Last night at a little before 11PM, the Last Great Race announced a winner. The 1000 mile dog sled race across Alaska known as Iditarod was won by Mitch Seavey (no relation). This was the second win for Mitch (no relation) who last won in 2004. Mitch (no relation) also became the oldest winner of the race at the ripe old age of 53. Ironically, the youngest winner of the race is his son, Dallas Seavey, who won last year – and thus becoming the first time two members of immediate family won consecutive years (not the first set of immediate family, that would be the three different Mackeys who won a total of 6 times).
From this rookie spectator, the race was crazy interesting. I signed myself up for the insider that let me track the GPS progress including temperatures and elevations and emails whenever someone hit a checkpoint that I cared about. Except for the fact I was way too tired to stay up to see the winner cross the line, I watched it pretty consistently.

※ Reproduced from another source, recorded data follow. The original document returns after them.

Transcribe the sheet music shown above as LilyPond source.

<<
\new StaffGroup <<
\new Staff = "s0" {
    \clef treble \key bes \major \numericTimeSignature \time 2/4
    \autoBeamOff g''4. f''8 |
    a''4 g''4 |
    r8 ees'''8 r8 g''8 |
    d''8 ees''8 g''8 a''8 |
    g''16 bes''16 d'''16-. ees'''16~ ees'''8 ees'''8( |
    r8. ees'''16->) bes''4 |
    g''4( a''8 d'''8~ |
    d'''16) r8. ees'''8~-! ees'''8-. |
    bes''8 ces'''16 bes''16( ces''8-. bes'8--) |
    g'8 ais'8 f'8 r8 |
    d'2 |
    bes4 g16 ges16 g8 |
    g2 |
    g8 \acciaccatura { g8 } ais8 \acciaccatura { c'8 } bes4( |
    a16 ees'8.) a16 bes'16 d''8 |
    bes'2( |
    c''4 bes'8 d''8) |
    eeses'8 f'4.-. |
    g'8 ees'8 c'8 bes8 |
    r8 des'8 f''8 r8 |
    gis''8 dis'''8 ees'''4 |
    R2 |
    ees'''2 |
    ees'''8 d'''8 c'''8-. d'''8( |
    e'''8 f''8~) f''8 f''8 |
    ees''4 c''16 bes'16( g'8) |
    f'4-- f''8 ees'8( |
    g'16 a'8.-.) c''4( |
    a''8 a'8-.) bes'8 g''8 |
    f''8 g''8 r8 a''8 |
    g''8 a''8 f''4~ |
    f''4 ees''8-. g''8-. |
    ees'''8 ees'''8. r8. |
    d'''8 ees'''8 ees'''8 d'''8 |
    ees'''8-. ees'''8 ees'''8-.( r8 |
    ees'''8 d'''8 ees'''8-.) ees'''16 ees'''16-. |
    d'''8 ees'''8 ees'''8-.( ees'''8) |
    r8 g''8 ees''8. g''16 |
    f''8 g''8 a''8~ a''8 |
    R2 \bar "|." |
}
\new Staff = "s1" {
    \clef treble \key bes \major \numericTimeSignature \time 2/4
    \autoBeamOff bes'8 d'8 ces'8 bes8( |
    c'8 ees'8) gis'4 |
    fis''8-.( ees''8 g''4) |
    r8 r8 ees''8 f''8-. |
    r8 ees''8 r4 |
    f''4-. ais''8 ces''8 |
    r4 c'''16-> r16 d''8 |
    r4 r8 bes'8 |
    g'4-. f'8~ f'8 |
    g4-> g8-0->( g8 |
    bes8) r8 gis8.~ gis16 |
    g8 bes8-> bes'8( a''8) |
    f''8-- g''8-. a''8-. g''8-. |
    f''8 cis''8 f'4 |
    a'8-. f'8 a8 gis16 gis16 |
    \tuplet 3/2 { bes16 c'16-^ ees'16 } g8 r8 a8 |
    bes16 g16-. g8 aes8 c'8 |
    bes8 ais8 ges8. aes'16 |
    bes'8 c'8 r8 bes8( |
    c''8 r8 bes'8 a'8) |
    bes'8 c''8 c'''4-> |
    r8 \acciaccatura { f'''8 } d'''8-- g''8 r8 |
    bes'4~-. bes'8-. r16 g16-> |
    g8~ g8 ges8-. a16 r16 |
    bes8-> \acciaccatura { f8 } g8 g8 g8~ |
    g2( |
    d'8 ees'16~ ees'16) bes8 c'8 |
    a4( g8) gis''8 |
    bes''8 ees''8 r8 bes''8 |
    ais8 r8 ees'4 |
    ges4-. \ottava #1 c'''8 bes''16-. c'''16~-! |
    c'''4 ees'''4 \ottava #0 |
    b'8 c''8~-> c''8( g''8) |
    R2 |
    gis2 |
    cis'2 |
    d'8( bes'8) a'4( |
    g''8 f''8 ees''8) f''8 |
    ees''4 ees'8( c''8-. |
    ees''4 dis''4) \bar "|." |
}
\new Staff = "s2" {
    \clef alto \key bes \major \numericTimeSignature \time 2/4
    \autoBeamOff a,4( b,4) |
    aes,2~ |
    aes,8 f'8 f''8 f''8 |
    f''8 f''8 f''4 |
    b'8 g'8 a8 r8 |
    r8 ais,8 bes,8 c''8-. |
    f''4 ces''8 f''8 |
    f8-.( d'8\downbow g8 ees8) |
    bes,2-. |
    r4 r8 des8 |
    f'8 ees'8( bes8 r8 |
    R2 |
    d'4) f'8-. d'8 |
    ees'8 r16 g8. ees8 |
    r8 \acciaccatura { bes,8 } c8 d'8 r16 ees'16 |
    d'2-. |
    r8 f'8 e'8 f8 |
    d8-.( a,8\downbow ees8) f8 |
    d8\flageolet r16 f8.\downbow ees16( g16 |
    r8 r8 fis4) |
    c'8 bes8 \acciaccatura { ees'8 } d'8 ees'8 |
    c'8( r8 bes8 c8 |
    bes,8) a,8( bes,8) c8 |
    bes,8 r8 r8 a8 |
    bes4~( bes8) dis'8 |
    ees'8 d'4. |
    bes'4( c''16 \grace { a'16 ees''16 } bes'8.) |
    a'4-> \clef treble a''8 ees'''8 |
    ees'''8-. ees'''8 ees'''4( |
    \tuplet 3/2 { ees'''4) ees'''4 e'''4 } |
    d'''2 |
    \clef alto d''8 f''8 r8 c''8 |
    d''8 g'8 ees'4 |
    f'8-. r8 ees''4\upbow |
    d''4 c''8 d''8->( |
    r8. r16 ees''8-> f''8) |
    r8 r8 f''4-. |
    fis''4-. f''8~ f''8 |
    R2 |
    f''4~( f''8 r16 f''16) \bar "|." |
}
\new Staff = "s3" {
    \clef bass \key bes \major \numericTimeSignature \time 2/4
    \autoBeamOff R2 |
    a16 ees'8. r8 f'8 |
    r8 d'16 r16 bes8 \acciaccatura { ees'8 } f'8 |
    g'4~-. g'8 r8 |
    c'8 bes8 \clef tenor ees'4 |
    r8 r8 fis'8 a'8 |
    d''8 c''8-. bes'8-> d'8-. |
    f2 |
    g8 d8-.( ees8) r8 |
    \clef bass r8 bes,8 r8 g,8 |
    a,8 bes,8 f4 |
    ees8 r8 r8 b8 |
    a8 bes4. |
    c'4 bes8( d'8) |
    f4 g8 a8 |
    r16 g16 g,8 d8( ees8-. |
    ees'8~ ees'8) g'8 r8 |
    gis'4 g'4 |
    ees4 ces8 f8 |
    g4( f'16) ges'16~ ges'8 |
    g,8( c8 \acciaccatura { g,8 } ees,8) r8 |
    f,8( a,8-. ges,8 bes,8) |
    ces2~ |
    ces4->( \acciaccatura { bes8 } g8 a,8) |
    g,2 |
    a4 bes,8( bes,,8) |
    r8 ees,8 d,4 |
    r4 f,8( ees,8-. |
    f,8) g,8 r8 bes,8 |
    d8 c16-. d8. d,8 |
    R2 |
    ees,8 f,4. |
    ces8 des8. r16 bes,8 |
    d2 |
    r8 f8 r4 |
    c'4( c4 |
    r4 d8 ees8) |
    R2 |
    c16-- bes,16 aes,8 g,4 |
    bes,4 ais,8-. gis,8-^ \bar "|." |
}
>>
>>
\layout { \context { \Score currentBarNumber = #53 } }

It started with a bold move with two teams led by Martin Buser running the first 188 miles without much of a stop, then taking breaks earlier than the traditional places. Then Lance Mackey made the push while Martin was resting to get to the halfway point first, knowing his younger team probably wouldn’t have the legs to go that pace through to the end. Once Martin finished resting he pushed hard to the be the first to the Yukon (600+ miles in and leading to the most brutal part of the race). At that point, the race was a good 30 minutes ahead of record pace, and many thought the race was pretty much over. Meanwhile, many teams were pacing themselves on the first half, some saving dogs, some resting short, some resting long.
The race turned on its ears on the Yukon. Teams faced heavy snow effected by warmer weather, leaving unstable ground. The thing about dog racing is that they don’t clear much of a path for the team. In some cases, stopping may cause the musher to step off into drifts up to their hips, the only savior is to skate along on top of the snow. Except with the warmer weather, the reports were it was like mushing through mashed potatoes. That “30 minutes ahead of the faster ever time” actually became 12 hours behind the fastest time ever. The six hour lead Martin Buser had going into the Yukon was eaten up by the time they left the river a couple hundred miles later. The late front runner was Aliy Zirkle, who’s strategy was to limit her dogs to running a specific time resting for a specific time, and moving like that regardless of where the checkpoints were. It worked for her last year when she came in second, and it appeared to work for her this year. In the end Mitch Seavey (no relation) used a strategy of taking it slow early, resting at traditional locations, and saving the dog’s legs for the flats. He took the lead with over 100 miles to go, Aliy closed the gap at one point in the hills outside of White Mountain to one mile or about 7 minutes; but when things flattened out along the coast towards Nome – the lead just kept growing. In the end Mitch (no relation) won by 23 minutes.
So that ends the dog race for this year. Time to live vicarious through Auggie and race him around the backyard. The next big thing to look forward too is breakup, then spring, then summer.